For practical applications of neural tissue engineering in vivo, we develop an injectable cell delivery-system based on a modified gelatin matrix integrated with shape-memory polymer fibers which were used to load embryonic stem cell (ESC) derived motor neurons for minimally invasive treatment of the spinal cord injury. The composite-hydrogel is based on a modified gelatin matrix integrated with shape-memory polymer fibers. The gelatin-matrix creates a local microenvironment for cell assembly and also acts as a lubricant during injection through a fine catheter. Notably, shape-memory nanomesh is able to recover to maintain the microstructures even after dramatic deformation from injection operation, providing the necessary support and guidance for motor neuron differentiation. We find that the composite-hydrogel with an aligned fiber scaffold greatly improves the viability of ESCs and their differentiation towards motor neurons in a three-dimensional way in vivo. When transplanted to SCI (spinal cord injury) animals by injection, the mESC loaded composite hydrogels are identified to enhance tissue regeneration and motor function recovery in mice significantly. With this proof-of-concept study, we believe that the injectable composite-hydrogel system provides a promising solution for in vivo cell delivery with minimum invasiveness and can be readily extended to other stem-cell-based regenerative treatments.

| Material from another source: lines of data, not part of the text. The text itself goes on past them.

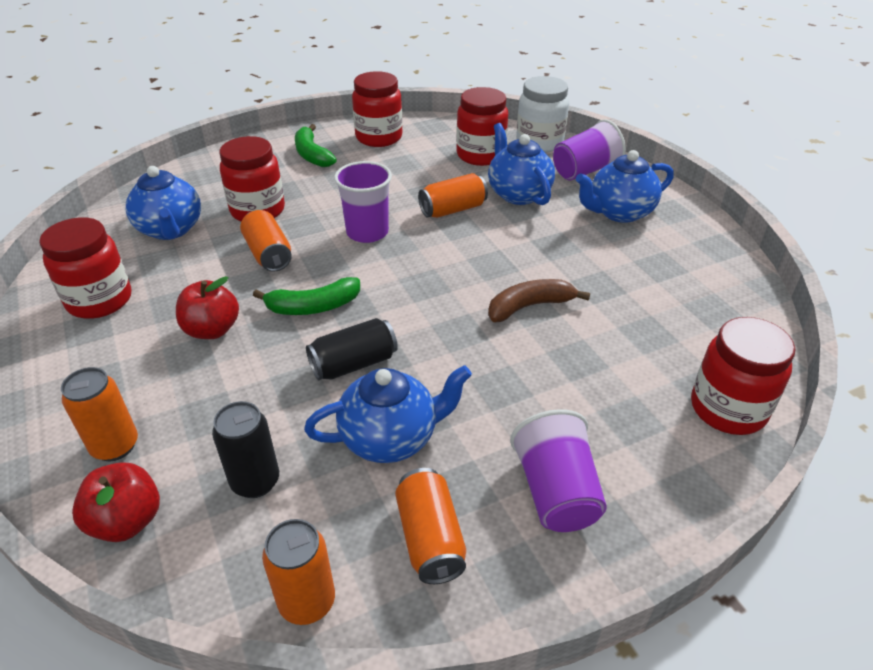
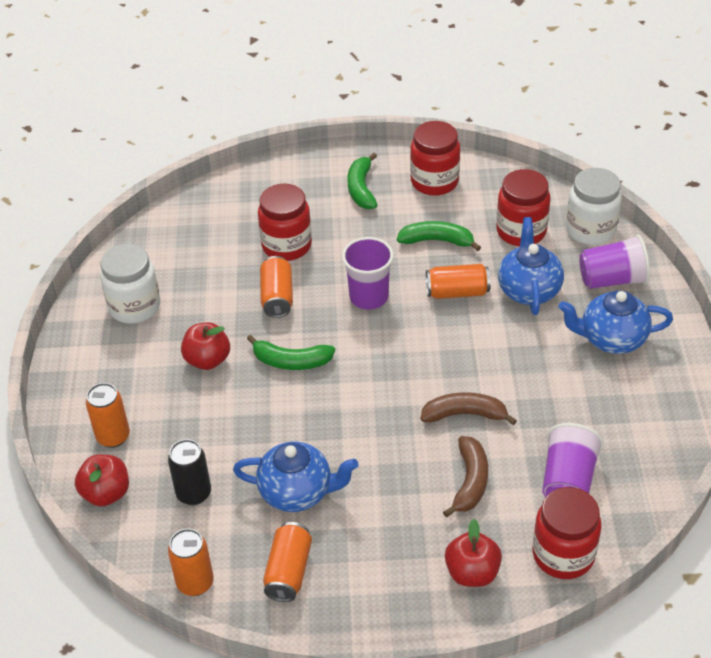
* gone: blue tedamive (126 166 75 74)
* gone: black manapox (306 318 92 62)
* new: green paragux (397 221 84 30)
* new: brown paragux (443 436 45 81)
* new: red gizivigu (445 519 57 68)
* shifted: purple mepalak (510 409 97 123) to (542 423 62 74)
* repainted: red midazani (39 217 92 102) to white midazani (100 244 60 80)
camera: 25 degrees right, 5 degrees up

In summary, the thesis integrated biocompatible synthetic polymer and cellular matrix to fabricate a 3D microfluidic tubal network for the construction of vascularized tissue model, and demonstrated the successful application of a composite hydrogel matrix with shape memory electrospun fibers as an excellent cell delivery system to treat spinal cord injury. This thesis provides novel insight about the role of vascularized brain model in drug evaluation and the injectable composite hydrogel system in the stem cell-based treatment of spinal cord injury.